Activity: Stacking Cups

My 14-month-old daughter is currently fascinated with containers, and things that she can put in them, while just as fast taking them right out. So we found a great way to make more fun with this.

Of course I spend a lot of my day in the kitchen, whether cooking and prepping meals, cleaning up the results, or racking my brain (seriously just had to look up whether 'racking' or 'wracking' is appropriate here and apparently the jury is still out) trying to come up with some food ideas my picky-ish toddler will tolerate. So Bugga spends a lot of time at my feet, and I wanted her to be entertained so I could still be productive.

I designated two lower cabinets to my less-valuable storage containers, all plastic. All other cabinets are of course locked (and she is fascinated by the locks, by the way, but anyway...), but these two contain two large blue tubs of fun. Though it's no Tupperware, the little plastic bowls you get with your Chinese takeout have made for the most fun. I somehow have an assortment of sizes and they all fit perfectly inside each other in any order.
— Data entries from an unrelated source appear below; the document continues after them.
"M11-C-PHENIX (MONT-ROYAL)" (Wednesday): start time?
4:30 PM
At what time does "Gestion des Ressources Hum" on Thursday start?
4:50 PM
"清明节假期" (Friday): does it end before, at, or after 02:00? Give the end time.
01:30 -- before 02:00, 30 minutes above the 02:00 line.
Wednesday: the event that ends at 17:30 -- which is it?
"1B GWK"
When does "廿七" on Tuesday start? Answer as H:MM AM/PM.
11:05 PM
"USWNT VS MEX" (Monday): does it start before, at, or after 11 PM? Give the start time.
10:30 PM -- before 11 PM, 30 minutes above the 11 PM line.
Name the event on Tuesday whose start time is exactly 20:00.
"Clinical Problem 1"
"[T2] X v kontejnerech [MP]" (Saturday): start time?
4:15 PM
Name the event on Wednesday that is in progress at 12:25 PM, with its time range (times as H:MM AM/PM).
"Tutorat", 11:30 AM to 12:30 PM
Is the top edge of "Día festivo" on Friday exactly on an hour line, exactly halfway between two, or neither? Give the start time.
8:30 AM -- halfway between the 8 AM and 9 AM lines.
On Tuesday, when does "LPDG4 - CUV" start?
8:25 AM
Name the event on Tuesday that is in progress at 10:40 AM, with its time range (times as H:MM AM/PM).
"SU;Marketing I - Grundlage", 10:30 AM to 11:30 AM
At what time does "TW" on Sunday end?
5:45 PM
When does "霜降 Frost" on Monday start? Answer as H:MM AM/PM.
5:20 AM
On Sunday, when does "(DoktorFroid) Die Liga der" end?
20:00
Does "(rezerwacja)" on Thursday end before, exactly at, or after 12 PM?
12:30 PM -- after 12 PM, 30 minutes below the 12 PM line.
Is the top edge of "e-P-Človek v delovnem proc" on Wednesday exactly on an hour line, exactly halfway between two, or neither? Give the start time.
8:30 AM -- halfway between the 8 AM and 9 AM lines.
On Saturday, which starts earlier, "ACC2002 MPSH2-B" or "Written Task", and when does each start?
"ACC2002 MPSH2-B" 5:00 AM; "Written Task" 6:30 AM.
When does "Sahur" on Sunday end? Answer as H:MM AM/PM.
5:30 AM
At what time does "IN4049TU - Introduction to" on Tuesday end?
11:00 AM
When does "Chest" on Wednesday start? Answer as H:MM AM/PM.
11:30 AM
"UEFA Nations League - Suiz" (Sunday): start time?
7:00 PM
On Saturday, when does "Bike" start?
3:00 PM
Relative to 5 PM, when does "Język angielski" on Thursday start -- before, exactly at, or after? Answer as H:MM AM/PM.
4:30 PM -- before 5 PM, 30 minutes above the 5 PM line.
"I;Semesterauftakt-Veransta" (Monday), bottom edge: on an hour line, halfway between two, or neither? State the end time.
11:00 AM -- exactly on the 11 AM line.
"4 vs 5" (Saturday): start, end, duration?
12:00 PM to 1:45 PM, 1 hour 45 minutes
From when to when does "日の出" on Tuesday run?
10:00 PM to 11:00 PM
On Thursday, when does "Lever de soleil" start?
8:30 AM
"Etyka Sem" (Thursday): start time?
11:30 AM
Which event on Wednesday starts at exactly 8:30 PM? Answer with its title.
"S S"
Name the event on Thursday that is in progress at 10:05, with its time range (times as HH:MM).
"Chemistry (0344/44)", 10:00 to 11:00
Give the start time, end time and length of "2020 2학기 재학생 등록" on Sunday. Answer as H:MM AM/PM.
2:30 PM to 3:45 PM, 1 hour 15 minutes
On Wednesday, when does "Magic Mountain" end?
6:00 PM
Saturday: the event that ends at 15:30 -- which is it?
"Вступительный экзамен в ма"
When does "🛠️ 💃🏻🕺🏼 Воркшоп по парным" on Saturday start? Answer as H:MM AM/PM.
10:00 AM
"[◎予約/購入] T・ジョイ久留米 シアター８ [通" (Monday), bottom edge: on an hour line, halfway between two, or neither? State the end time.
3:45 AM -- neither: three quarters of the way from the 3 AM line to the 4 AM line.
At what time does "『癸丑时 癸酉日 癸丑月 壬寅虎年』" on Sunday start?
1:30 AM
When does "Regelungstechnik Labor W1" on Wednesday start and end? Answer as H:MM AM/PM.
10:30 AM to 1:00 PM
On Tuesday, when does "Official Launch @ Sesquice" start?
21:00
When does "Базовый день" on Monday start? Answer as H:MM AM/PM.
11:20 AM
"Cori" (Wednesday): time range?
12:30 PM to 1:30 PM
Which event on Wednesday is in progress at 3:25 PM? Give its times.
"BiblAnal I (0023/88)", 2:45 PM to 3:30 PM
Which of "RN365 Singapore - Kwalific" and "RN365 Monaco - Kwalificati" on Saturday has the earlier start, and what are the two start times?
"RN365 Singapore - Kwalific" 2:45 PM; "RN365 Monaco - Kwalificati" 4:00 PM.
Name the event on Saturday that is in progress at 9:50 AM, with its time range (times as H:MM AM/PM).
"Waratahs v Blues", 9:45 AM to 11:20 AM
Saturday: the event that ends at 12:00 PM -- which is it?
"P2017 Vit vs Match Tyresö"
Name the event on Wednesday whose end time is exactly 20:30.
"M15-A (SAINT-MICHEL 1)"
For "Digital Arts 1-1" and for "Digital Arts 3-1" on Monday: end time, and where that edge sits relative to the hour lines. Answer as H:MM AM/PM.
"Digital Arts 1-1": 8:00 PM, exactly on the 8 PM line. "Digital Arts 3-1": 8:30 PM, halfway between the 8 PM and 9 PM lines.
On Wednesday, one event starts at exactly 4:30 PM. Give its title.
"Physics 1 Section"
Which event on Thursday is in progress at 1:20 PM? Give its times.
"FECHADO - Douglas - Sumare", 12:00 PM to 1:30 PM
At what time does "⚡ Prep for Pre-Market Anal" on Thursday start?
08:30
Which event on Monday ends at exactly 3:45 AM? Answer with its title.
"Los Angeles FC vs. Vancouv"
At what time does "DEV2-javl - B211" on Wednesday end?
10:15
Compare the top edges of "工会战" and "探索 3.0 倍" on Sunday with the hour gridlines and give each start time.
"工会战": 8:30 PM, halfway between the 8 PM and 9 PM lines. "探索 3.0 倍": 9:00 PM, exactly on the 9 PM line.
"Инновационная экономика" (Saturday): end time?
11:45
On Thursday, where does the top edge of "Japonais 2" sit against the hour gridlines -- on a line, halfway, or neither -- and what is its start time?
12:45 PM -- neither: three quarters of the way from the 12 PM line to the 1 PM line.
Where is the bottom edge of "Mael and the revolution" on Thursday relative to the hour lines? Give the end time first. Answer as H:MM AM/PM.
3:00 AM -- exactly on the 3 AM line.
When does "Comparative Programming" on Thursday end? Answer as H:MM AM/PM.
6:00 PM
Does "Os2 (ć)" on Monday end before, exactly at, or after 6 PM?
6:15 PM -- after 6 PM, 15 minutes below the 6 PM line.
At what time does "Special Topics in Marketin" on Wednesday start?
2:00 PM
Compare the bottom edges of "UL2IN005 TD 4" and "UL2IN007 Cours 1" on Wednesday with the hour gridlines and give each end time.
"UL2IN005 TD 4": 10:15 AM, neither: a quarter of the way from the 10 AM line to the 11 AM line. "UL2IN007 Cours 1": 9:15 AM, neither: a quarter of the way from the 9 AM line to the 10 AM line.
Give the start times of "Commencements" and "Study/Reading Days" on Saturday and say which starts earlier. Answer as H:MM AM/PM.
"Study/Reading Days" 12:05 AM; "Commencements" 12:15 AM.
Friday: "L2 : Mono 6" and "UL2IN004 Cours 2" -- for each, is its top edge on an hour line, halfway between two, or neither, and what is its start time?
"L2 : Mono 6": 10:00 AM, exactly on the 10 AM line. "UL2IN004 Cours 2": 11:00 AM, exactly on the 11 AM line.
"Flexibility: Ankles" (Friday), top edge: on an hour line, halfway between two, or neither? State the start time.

Bugga loves to take these containers, fill them with her little toys, and then stack them up. Then she takes them apart, drags them to the living room, stacks them up again, and puts more toys in them. Then back to the kitchen for the game to begin again. She loves it, and I'm glad that she gets to practice her dexterity, her spacial reasoning, and will even listen to directions if I ask her to "please put that bowl back in the blue bin" or whatever.

I can't wait until she's big enough to help me mix ingredients!